- **Stated goal**: Reproduce every line of text in the data below verbatim, leaving out the pictures.
------ Input records
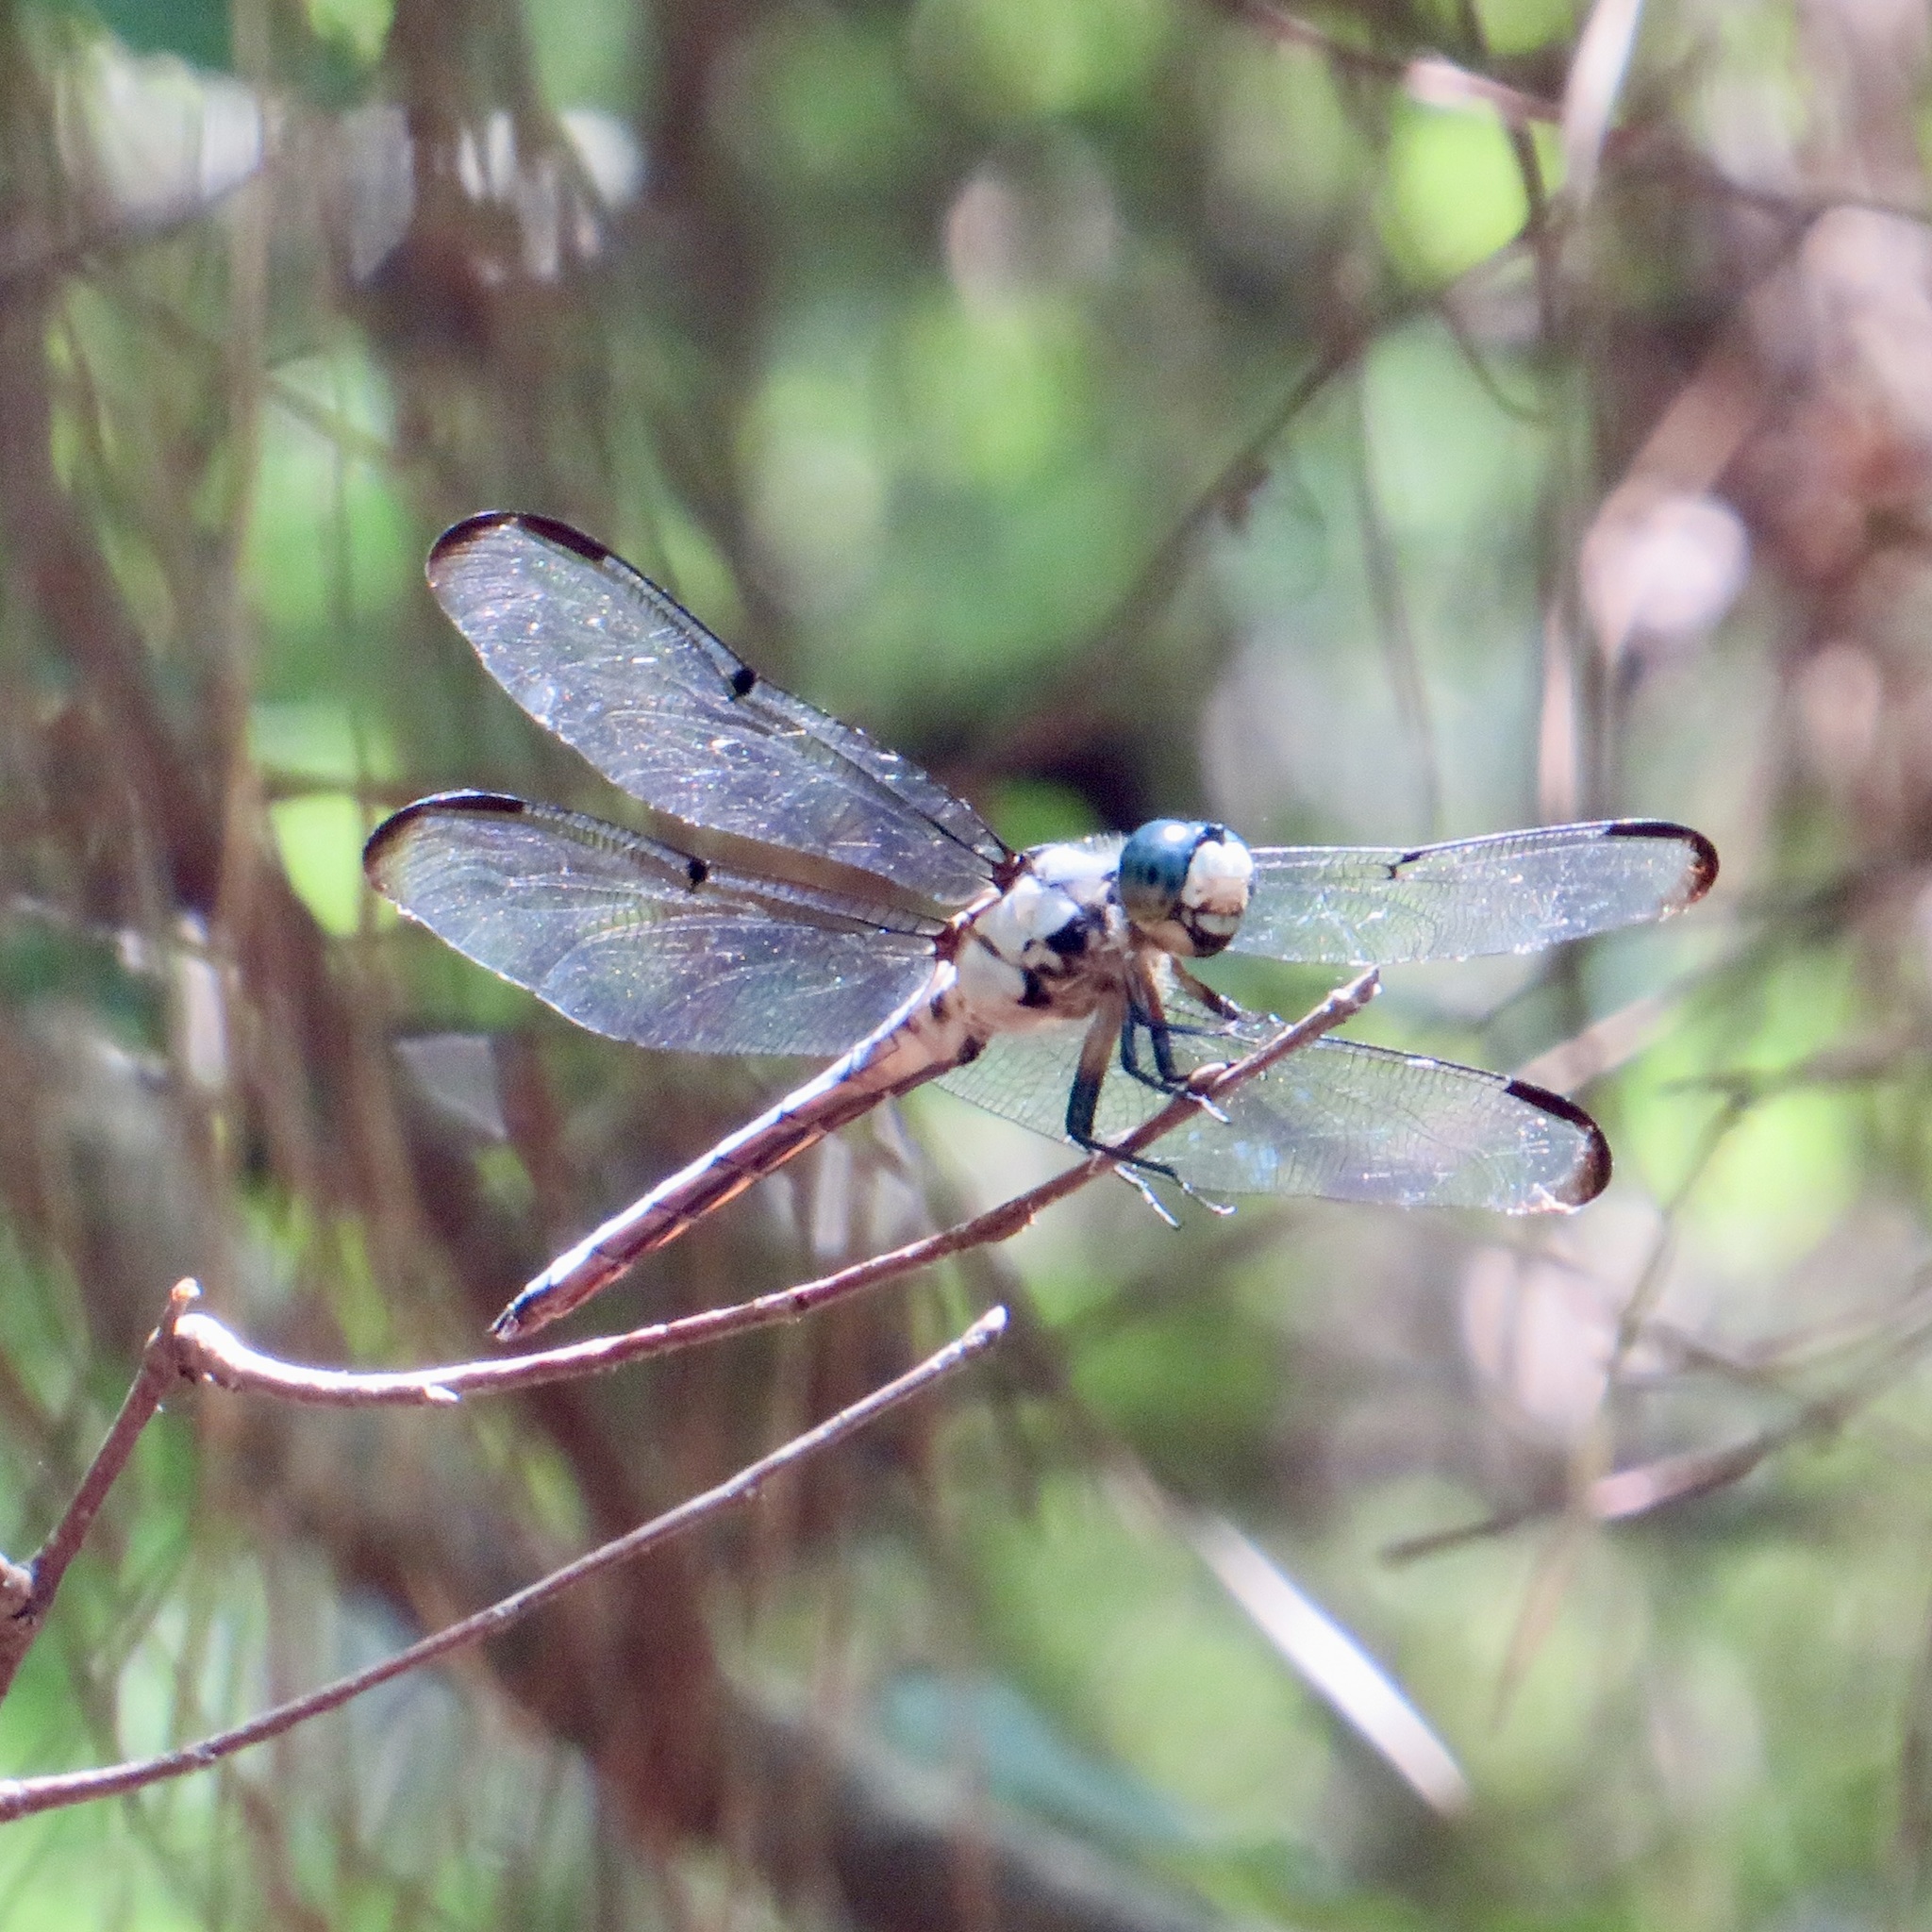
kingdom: Animalia
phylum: Arthropoda
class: Insecta
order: Odonata
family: Libellulidae
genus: Libellula
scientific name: Libellula vibrans
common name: Great blue skimmer
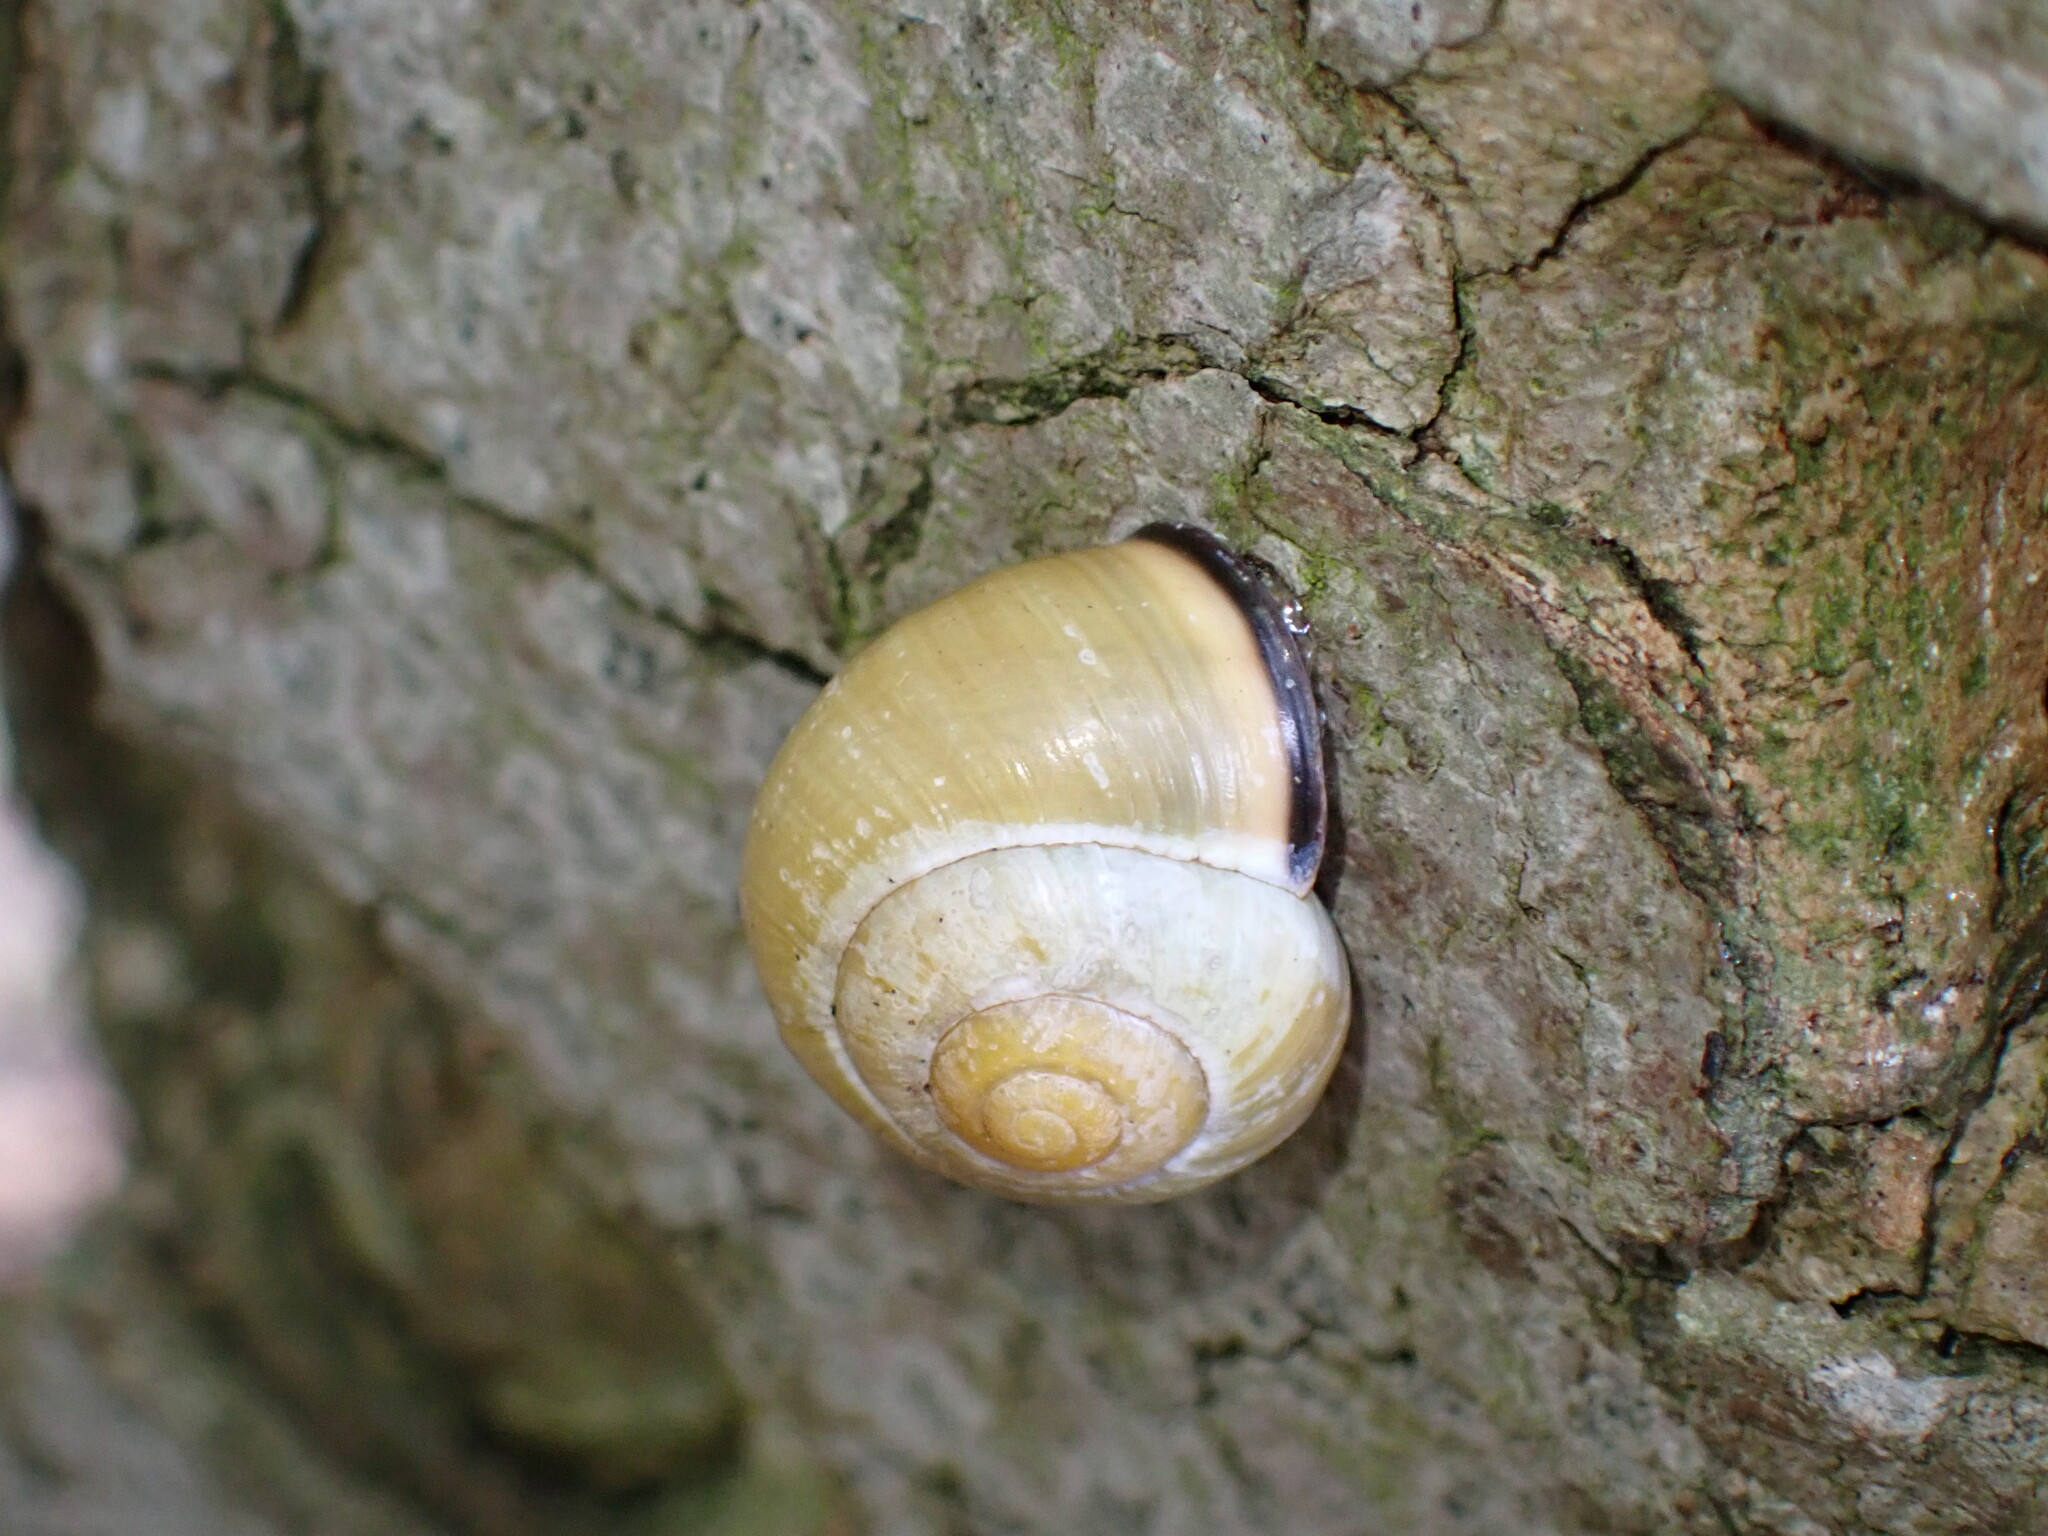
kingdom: Animalia
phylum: Mollusca
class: Gastropoda
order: Stylommatophora
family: Helicidae
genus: Cepaea
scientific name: Cepaea nemoralis
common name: Grovesnail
------------
- **Reply**:
kingdom: Animalia
phylum: Arthropoda
class: Insecta
order: Odonata
family: Libellulidae
genus: Libellula
scientific name: Libellula vibrans
common name: Great blue skimmer
kingdom: Animalia
phylum: Mollusca
class: Gastropoda
order: Stylommatophora
family: Helicidae
genus: Cepaea
scientific name: Cepaea nemoralis
common name: Grovesnail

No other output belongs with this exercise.